06 Jun Fairy Lore
For some, the word “fairies” conjures up images of tiny, delicate-winged ladies sitting on flower petals and sprinkling fairy dust; however, the fact is that fairies have a long history and there’s far more to them than Tinkerbell might tell you.
Fairies were often depicted as creatures of mischief, from whom a measure of protection was often necessary. Fairy circles, which can be found throughout Britain, were often said to be the venue for fairy dances, which were very dangerous for unwary observers and thus frequently avoided. Several tales tell of such unfortunate travellers who, having joined in the dance or partaken of the feast, found themselves trapped in fairyland for many long years.

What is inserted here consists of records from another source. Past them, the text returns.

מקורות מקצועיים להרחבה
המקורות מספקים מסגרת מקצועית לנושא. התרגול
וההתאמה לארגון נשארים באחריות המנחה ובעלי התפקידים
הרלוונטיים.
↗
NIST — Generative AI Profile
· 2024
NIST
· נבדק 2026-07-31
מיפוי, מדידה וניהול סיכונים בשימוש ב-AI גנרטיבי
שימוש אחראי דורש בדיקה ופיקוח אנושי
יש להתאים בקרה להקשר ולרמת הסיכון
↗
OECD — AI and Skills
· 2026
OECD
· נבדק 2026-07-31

At the same time, however, they could also do a lot of good for those who found their favour. The most common kind of helpful fairy is the brownie, who likes to carry out small tasks around the house overnight in exchange for small gifts of food. However, they don’t like to be observed working, so even if you suspect you have a brownie in the house, you should never attempt to stay up to spot them – if you succeed, they will simply leave, never to be seen again. You should also never be tempted to leave all the housework to your brownie, as they are said to take offence if a house is too untidy and spend the night pinching and nipping at the untidy occupants instead!
Glastonbury has a long association with the fairies; the Tor there is said to be a portal to Fairyland, home of Gwyn ap Nudd, the king of the fairy folk and the leader of the Wild Hunt. On wild and stormy nights, it’s sometimes said that you can see him lead his hunt across the sky, chasing in mad pursuit of their prey as the wind blows.
If you are concerned about the attentions of capricious fairies, there are a range of measures you can take to protect yourself. Cold iron, running water, ringing bells and wearing your clothes inside out are all said to protect against the negative aspects of the fair folk.